Wallace Jr. is still pretty basic, but it’s still complete enough to generate the results in the video, wherein a set of controller inputs capable of defeating Air Man in Mega Man 2 in just 11 generations. In that demonstration, fitness is basically defined as Mega Man’s health minus Air Man’s health, with the goal of maximizing the fitness measure.

I say “basically” because genetic algorithms, much like biological evolution, is prone to finding clever ways to solve problems, and the naive fitness measure I just described lets some of these slip through. In particular, if input ends before either Air Man or Mega Man dies, the fitness will still be the difference between their health meters. If input ends really early, like, say, before the battle starts when Air Man has nominally zero health, the outcome is the optimal fitness measure of 28, even though that solution really isn’t what we want. The real fitness measure I used checks for that, and throws in a -100 penalty if input ends before a death, and a -500 penalty on top of that if the battle hasn’t even begun yet.

More amusingly, seen in the “outtake” at the end of the video, in one of the runs I attempted while developing Wallace Jr., it managed to randomly hit upon controller input that activated the Air Man door glitch. I didn’t even know that was possible without using Item 1, but apparently it is. I had to adjust the fitness function to penalize that as well.

I hope you appreciate that video, since it took a ridiculous amount of effort to make. For starters, Mednafen doesn’t have a way to output a normal video file — the movies it makes are just recordings of controller input. Hacking in a way to dump the raw audio samples to a file was simple enough, but video proved to be more problematic; raw video data is too large to write to a file without making the emulator horrifically I/O-bound, disrupting emulation as it tries to frame-skip to recover. Integrating a true video encoder into Mednafen was more work than I wanted to do, so I took the extraordinarily hackish solution of adding a way to dump PNG screenshots every couple frames (since doing it every frame ran into the same I/O issues).

Luckily, MEncoder has a way to convert a series of PNGs into a more conventional video file, but that still left the issue of stitching them all together into a single movie. I managed to use PiTiVi for that, despite its best efforts to be a bug-ridden half-working pile of something you’d expect to find Mike Rowe knee-deep in. Sadly, the alternatives for non-linear video editing on Linux are even worse.

The interstitials were a pain to make, since PiTiVi doesn’t provide a way to add captions to video clips. For that, I wound up manually putting together a GStreamer stream via gst-launch-0.10 and the textoverlay element. The trick there was making sure to encode the resulting video stream in a format that GStreamer could then read back when used by PiTiVi. For some reason, GStreamer will happily encode to lossless MJPEG but has no idea how to decode it!

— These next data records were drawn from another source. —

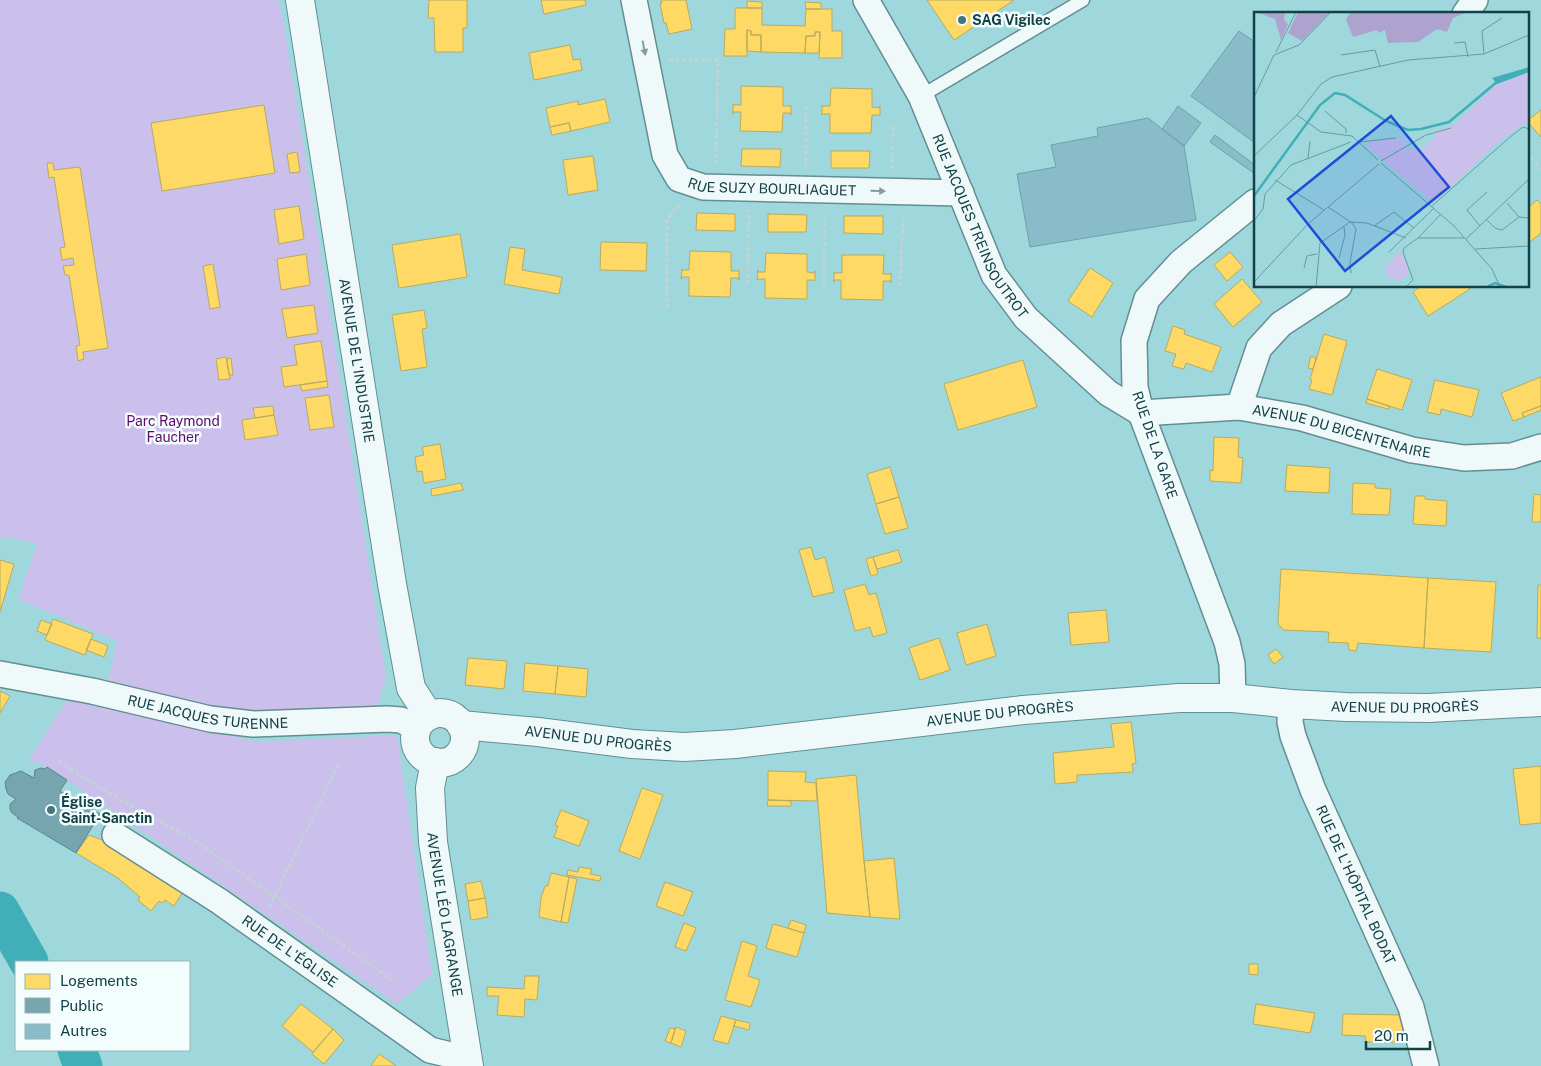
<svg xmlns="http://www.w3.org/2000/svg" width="1541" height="1066" font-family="'Public Sans',sans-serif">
	<rect width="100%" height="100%" fill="#9ed8dd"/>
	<path fill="#cbbfeb" d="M 0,0 L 277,0 L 280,3 L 310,185 L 386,677 L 373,718 L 253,724 L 105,694 L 117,641 L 18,599 L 37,544 L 12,537 L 0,538 Z
		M 70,695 L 257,742 L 397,735 L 432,974 L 397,1004 L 67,780 L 47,767 L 29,760 Z"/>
	<path fill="#ffd966" stroke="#b8ab5c" d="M 429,0 L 467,0 L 467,28 L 463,28 L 463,52 L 435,52 L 434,18 L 428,18 Z
		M 541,0 L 585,0 L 586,5 L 544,14 Z
		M 661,0 L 686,0 L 692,29 L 669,34 L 666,23 L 664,23 L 660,3 L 662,3 Z
		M 927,0 L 1014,0 L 954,40 Z
		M 747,1 L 762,2 L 762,8 L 747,8 Z
		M 805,2 L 821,3 L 821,9 L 806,9 Z
		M 735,8 L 762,8 L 762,25 L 805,26 L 806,9 L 832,9 L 832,31 L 842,31 L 842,58 L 819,58 L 820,32 L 815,32 L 815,36 L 806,36 L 805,53 L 761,52 L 761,35 L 751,35 L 751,31 L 747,30 L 747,56 L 724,56 L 725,29 L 735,29 Z
		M 747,30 L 751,31 L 751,35 L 761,35 L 761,52 L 747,51 Z
		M 815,32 L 820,32 L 819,53 L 805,53 L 806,36 L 815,36 Z
		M 570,45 L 573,60 L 580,59 L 582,70 L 534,80 L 529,53 Z
		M 741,86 L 783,87 L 783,106 L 790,106 L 791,105 L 791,115 L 790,113 L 783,113 L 782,132 L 740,131 L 741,112 L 734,112 L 733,114 L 733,104 L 734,105 L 741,105 Z
		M 831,88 L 872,89 L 872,107 L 879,108 L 880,106 L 880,116 L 879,115 L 872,115 L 871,133 L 830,133 L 830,114 L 823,114 L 822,115 L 822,105 L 823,106 L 830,106 Z
		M 605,99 L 610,122 L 571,131 L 569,123 L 550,127 L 546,108 L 578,101 L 578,105 Z
		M 264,105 L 275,173 L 162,191 L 151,123 Z
		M 1541,110 L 1541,137 L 1527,121 Z
		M 569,123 L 571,131 L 552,135 L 550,127 Z
		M 742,149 L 781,149 L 780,167 L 741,166 Z
		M 831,151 L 870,151 L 869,168 L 831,168 Z
		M 297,152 L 300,172 L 290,173 L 287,154 Z
		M 593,156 L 598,190 L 568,195 L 563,160 Z
		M 47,163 L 53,163 L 54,170 L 80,167 L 108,348 L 83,352 L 84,359 L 78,361 L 76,346 L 80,345 L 69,275 L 65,275 L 63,266 L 74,265 L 73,258 L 62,260 L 60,248 L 65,247 L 54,177 L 49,178 Z
		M 1537,200 L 1541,204 L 1541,233 L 1527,244 L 1527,209 Z
		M 299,206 L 304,239 L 279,244 L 274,210 Z
		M 697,213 L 735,214 L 735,231 L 696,230 Z
		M 768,214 L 807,215 L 806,232 L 768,232 Z
		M 844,216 L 883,216 L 883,234 L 844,233 Z
		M 460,234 L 467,277 L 399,288 L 392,245 Z
		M 601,242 L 647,243 L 646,271 L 600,270 Z
		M 510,247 L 525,249 L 522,270 L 562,277 L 559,294 L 504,284 Z
		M 690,251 L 731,252 L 731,271 L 738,271 L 739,270 L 739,280 L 738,278 L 731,278 L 730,297 L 689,296 L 689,277 L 682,277 L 681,279 L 682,269 L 682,270 L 689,270 Z
		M 1230,252 L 1243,267 L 1227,281 L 1214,265 Z
		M 766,253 L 807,254 L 807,272 L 814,273 L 815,271 L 815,281 L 814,280 L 807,280 L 807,299 L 765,298 L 765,279 L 758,279 L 757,280 L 758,270 L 758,272 L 765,272 Z
		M 306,254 L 310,285 L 281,290 L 277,259 Z
		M 842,255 L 884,255 L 883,274 L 891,274 L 891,273 L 891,283 L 891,281 L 883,281 L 883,300 L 841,299 L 841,280 L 834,280 L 834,282 L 834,272 L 835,273 L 842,273 Z
		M 213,264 L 220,307 L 210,309 L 203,266 Z
		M 1090,268 L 1113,283 L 1092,317 L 1068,301 Z
		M 1242,279 L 1262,302 L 1233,327 L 1214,304 Z
		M 1421,286 L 1468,286 L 1470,289 L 1428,316 L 1413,292 Z
		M 314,305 L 318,333 L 287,338 L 282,309 Z
		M 424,310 L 427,328 L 422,329 L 427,367 L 401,371 L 392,315 Z
		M 1173,326 L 1185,330 L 1184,334 L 1221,347 L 1212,372 L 1186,363 L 1184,369 L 1172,366 L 1176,354 L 1165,351 Z
		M 1324,334 L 1347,341 L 1332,395 L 1309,389 L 1312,380 L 1310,379 Z
		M 321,341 L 327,381 L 284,387 L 281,367 L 297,365 L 294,345 Z
		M 1311,356 L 1316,358 L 1313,369 L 1308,368 Z
		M 226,357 L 230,379 L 219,380 L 216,359 Z
		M 231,358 L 233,375 L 229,375 L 227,359 Z
		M 1023,360 L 1037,407 L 958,430 L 944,384 Z
		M 1377,369 L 1412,380 L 1402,410 L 1367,399 Z
		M 1541,377 L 1541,406 L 1522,413 L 1524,417 L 1513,421 L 1501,393 Z
		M 1435,380 L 1479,390 L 1472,417 L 1441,409 L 1440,415 L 1427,412 Z
		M 327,381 L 328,387 L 302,391 L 300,385 Z
		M 329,395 L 334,427 L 310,430 L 305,398 Z
		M 1367,399 L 1389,406 L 1388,409 L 1366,403 Z
		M 273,406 L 274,415 L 255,418 L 253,408 Z
		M 1541,406 L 1541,410 L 1524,417 L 1522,413 Z
		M 274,415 L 278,435 L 245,440 L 242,420 Z
		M 1214,437 L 1239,438 L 1238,457 L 1243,458 L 1241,483 L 1210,481 L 1210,470 L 1213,471 Z
		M 440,444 L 446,479 L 424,483 L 422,471 L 417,472 L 415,457 L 424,455 L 422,447 Z
		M 1287,465 L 1330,468 L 1329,493 L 1285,491 Z
		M 890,467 L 899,497 L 876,504 L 867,474 Z
		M 461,483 L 463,490 L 432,496 L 431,489 Z
		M 1353,483 L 1375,484 L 1375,488 L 1391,489 L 1389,515 L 1352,514 Z
		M 1534,494 L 1541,495 L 1541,522 L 1532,522 Z
		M 1415,496 L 1425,496 L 1425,499 L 1447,501 L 1446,526 L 1413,524 Z
		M 899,497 L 908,528 L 885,534 L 876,504 Z
		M 811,547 L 815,560 L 825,557 L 834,592 L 813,597 L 799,550 Z
		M 898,550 L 902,562 L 877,569 L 873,557 Z
		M 873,557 L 878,574 L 871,576 L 866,559 Z
		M 0,560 L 14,564 L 0,612 Z
		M 1281,569 L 1428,578 L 1424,648 L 1358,643 L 1356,651 L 1349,650 L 1348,643 L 1328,642 L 1329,632 L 1284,630 L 1278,624 Z
		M 1428,578 L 1496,582 L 1491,652 L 1424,648 Z
		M 865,584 L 869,595 L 876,593 L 887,633 L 873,637 L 870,627 L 855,631 L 844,590 Z
		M 1538,585 L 1541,585 L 1541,638 L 1537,638 Z
		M 1106,610 L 1109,642 L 1071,645 L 1068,613 Z
		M 53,619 L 93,634 L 85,655 L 45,640 Z
		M 41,620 L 52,624 L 47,635 L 37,631 Z
		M 987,624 L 996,656 L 966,665 L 957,633 Z
		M 939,638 L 950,670 L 920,680 L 909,648 Z
		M 91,639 L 108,646 L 104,657 L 86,650 Z
		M 1276,649 L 1283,657 L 1274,664 L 1268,655 Z
		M 468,658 L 507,661 L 504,689 L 465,685 Z
		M 525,663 L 558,666 L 555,694 L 523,691 Z
		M 558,666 L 588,669 L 586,697 L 555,694 Z
		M 0,691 L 10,696 L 0,713 Z
		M 1131,722 L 1136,763 L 1132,764 L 1133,772 L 1077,775 L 1077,782 L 1055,784 L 1053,753 L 1114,747 L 1111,724 Z
		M 1541,766 L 1541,823 L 1520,825 L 1513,769 Z
		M 768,771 L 806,772 L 805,782 L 816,783 L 817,801 L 768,800 Z
		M 856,775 L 864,861 L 870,917 L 827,913 L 816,779 Z
		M 642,788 L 663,795 L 640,859 L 619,851 Z
		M 768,800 L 791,801 L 791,806 L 767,806 Z
		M 561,810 L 589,821 L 579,846 L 554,837 L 558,826 L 555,825 Z
		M 89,835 L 118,846 L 184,890 L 174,906 L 165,900 L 162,903 L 159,901 L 151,911 L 138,900 L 140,897 L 118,878 L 76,853 Z
		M 894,858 L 900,919 L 870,917 L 864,861 Z
		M 579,867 L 592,869 L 590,874 L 601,876 L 600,881 L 567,875 L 568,870 L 578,872 Z
		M 551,873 L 569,877 L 561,922 L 539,917 L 541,898 L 545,886 L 548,886 Z
		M 569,877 L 577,879 L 568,923 L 561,922 Z
		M 481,881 L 485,898 L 468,901 L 465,884 Z
		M 665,882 L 693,892 L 683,916 L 656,906 Z
		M 485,898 L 488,917 L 471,920 L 468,901 Z
		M 791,920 L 806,925 L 804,933 L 788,928 Z
		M 684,923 L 696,928 L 686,951 L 675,947 Z
		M 773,924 L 804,933 L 797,957 L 766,948 Z
		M 742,941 L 757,946 L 748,976 L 760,980 L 751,1007 L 725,1000 Z
		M 1249,964 L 1258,964 L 1258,975 L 1249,974 Z
		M 525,976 L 539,976 L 537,1000 L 525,999 L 524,1017 L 497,1015 L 499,996 L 487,996 L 487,987 L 524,989 Z
		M 301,1004 L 333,1029 L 313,1052 L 282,1026 Z
		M 1256,1004 L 1315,1013 L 1310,1033 L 1253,1024 Z
		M 1343,1014 L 1406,1015 L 1415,1042 L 1366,1042 L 1365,1036 L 1342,1035 Z
		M 721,1016 L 736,1020 L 728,1044 L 713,1040 Z
		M 736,1020 L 750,1023 L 749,1030 L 734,1026 Z
		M 676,1027 L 686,1031 L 681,1047 L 671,1043 Z
		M 670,1028 L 675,1029 L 671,1043 L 665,1041 Z
		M 333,1029 L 344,1040 L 324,1064 L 312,1054 Z
		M 379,1054 L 396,1066 L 371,1066 Z"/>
	<path fill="#76a5af" stroke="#58878f" d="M 47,767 L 67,780 L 60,791 L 100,814 L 76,853 L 17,818 L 18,817 L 12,813 L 10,809 L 10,804 L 16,799 L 8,794 L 6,789 L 5,782 L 10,775 L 21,771 L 34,778 L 35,770 L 41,768 L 45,769 Z"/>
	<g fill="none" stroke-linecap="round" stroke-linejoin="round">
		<path stroke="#41afb8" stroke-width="39" d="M 0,911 L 29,962
			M 77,1050 L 83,1066"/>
	</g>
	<path fill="#87bcc8" stroke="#719fa7" d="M 1239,31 L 1255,42 L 1255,143 L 1191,96 Z
		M 1178,106 L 1201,123 L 1184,146 L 1162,129 Z
		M 1148,118 L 1184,146 L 1196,220 L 1030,247 L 1017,174 L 1056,167 L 1051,145 L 1098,136 L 1097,128 Z
		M 1215,135 L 1255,165 L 1255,174 L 1210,142 Z"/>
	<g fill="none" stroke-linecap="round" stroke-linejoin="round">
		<g stroke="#638e92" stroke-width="15">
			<path id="service" d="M 921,96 L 1083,0"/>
		</g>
		<g stroke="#638e92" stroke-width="28">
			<g id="minor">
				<path id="s1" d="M 634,0 L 665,155 L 679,179 L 703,187 L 961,193"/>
				<path id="s2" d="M 866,0 L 921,96 L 994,275 L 1026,318 L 1108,393 L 1141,413 L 1239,407 L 1302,418 L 1412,450 L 1464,458 L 1512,456 L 1541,447"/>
				<path d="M 1465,14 L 1475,0"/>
				<path d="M 1239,407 L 1259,348 L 1281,324 L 1339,286"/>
				<path id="s3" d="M 0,674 L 92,691 L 210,719 L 253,724 L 387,719 L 401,720 L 417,728"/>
				<path d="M 1233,698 L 1232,664 L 1227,642 L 1141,413 L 1135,387 L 1134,341 L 1147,299 L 1181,262 L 1255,202"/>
				<path id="s4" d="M 1291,704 L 1290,722 L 1293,736 L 1313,790 L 1411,1007 L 1426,1066"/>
				<path id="s5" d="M 115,835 L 219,901 L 430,1050 L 467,1059"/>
			</g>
		</g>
		<g stroke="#638e92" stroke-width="30">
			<g id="tertiary">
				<path id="s6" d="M 461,725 L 538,732 L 632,744 L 684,747 L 735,744 L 1023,710 L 1179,698 L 1233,698 L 1291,704 L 1346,707 L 1428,708 L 1541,702"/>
			</g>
		</g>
		<g stroke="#638e92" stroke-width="30">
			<g id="secondary">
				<path id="s7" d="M 300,0 L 392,584 L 411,688 L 429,716"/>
				<circle cx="440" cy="738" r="25"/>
				<path id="s8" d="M 435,762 L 430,788 L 433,842 L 469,1066"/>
			</g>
		</g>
		<path stroke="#c1d3d4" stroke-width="3" stroke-dasharray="4 2.5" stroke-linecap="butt" d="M 669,60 L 718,60 L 716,164
			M 1527,153 L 1541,169
			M 806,168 L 806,103
			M 892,169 L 893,125
			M 747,284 L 749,210
			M 824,285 L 825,213
			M 900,286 L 903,215
			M 667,308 L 667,220 L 680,203
			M 59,761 L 98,787 L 197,842 L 395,982
			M 269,908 L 338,765"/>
		<use href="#service" stroke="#f0f9fa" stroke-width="12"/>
		<use href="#minor" stroke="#f0f9fa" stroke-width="25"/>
		<use href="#tertiary" stroke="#f0f9fa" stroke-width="28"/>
		<use href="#secondary" stroke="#f0f9fa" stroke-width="28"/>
	</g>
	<defs><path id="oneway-solid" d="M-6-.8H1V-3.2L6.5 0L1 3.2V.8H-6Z" transform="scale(1.25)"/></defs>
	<g fill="#829da0">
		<use href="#oneway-solid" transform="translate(644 48) rotate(79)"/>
		<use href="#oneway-solid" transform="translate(878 191) rotate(1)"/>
	</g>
	<g fill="#44767a" stroke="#f4fdfe" stroke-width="2">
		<circle cx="962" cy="20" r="5"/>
		<circle cx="51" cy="810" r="5"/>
	</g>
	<g text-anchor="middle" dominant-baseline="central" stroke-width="5" stroke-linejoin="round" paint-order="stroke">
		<g font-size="14" font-weight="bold" fill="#134145" stroke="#f4fdfe" text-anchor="start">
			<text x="972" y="20">SAG Vigilec</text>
			<text x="61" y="802">Église<tspan x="61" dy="16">Saint-Sanctin</tspan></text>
		</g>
		<g font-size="14" fill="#134145" stroke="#f4fdfe">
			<text stroke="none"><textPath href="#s1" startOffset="280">RUE SUZY BOURLIAGUET</textPath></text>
			<text stroke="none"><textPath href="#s2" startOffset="254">RUE JACQUES TREINSOUTROT</textPath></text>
			<text stroke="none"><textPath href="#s7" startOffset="365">AVENUE DE L'INDUSTRIE</textPath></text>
			<text stroke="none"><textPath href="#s2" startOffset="711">AVENUE DU BICENTENAIRE</textPath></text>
			<text transform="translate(1155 445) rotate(71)">RUE DE LA GARE</text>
			<text stroke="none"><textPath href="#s6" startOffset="948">AVENUE DU PROGRÈS</textPath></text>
			<text stroke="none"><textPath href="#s3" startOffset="212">RUE JACQUES TURENNE</textPath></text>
			<text stroke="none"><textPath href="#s6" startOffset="542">AVENUE DU PROGRÈS</textPath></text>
			<text stroke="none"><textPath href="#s6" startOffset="138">AVENUE DU PROGRÈS</textPath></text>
			<text stroke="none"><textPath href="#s4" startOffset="194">RUE DE L'HÔPITAL BODAT</textPath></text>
			<text stroke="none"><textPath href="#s8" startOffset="154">AVENUE LÉO LAGRANGE</textPath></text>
			<text stroke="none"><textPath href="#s5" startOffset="210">RUE DE L'ÉGLISE</textPath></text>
		</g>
		<g font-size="14" fill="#61086b" stroke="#f4fdfe">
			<text x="173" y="421">Parc Raymond<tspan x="173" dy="16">Faucher</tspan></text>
		</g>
	</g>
	<g transform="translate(1254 12)">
		<rect width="275" height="275" fill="#9ed8dd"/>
		<path d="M 275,60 L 275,109 L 243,131 L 180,191 L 132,151 L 131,147 L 150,134 L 152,139 L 161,136 L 165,140 L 182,124 L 182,120 L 200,113 L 243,72 ZM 152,126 L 152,132 L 128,148 L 113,133 L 114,130 ZM 147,238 L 156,261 L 143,270 L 139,265 L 136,268 L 131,255 Z" fill="#cbbfeb"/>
		<path d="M 2,0 L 31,0 L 30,8 L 34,12 L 27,28 L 21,7 ZM 44,0 L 76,0 L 48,29 L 34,21 ZM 96,0 L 213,0 L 199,6 L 193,20 L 183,17 L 164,30 L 134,31 L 131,18 L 124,21 L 123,18 L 99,25 L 92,8 Z" fill="#aea3cf"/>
		<path d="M 275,55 L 275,60 L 243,72 L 238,66 Z" fill="#41afb8"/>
		<path fill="none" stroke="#41afb8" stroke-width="2.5" d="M 0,184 L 66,93 L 81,81 L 91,83 L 132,109 L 154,118 L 167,117 L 195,110 L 244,69M 233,275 L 241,271 L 252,275"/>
		<path fill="none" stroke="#669ca0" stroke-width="1" d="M 200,31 L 211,30 L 214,45M 22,40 L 42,0M 230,42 L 228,19 L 248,6M 87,43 L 121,38 L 126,55M 0,85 L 20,43 L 45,33 L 77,0M 71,99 L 92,117 L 92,121M 43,103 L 67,120 L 98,124 L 124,148M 106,130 L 142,126M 0,144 L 43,103 L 67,72 L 78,65 L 154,48 L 230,42 L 275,23M 54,146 L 56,129M 127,149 L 172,123 L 197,116M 127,151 L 200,214 L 238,257 L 246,275M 21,168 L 70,198M 253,191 L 265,205 L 275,206M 178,194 L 256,125 L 269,115 L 275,117M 74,195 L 98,211 L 102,217 L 96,251 L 97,261M 233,208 L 241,216 L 248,218 L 265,205M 0,209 L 9,197 L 11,182 L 37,153 L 97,130M 120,214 L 140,200 L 160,216M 226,214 L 213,198 L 233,180M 164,226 L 187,202M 212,227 L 275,167M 221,237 L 275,234M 135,240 L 180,196M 85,246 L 91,223 L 90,215M 50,256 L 53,244 L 63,242M 0,270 L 54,212 L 125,152M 62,275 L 66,231 L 96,210 L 113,211 L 152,226M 152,275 L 159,268 L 149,240 L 150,236 L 164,226 L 210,226"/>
		<path fill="#1d4ed8" fill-opacity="0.15" stroke="#1d4ed8" stroke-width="2.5" d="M 137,104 L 195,175 L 91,259 L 34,187 Z"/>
		<rect width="275" height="275" fill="none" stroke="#134145" stroke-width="2.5"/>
	</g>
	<rect x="15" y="961" width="175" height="90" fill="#f4fdfe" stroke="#9ab2b4"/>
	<rect x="25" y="974" width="25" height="15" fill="#ffd966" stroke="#9ab2b4"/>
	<text x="60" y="986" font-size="15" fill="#134145">Logements</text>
	<rect x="25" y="998" width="25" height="15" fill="#76a5af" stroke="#9ab2b4"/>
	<text x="60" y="1011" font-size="15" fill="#134145">Public</text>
	<rect x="25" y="1024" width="25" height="15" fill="#87bcc8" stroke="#9ab2b4"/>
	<text x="60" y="1036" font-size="15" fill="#134145">Autres</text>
	<path d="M1366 1041v8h64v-8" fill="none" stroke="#134145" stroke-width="2.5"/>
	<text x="1374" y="1041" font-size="15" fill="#134145" stroke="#f4fdfe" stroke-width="4" paint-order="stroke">20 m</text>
</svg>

Once that was finally done, I switched back to MEncoder to add the background music. Yes, I know the last note gets cut off at the end, but I wasn’t about to wrestle with PiTiVi again to lengthen the video by a couple seconds, especially given that PiTiVi doesn’t let you save your project! The mind boggles.

Splicing in a separate audio track also nicely hides how my hack of dumping screenshots rapid-fire instead of making a proper video causes synchronization problems when trying to combine it back with the dumped audio. I could never get the framerate quite right, but without the original audio, it’s more difficult to notice in the video.

Plus, it’s an appropriate song, even if its central premise gets refuted by Generation 10.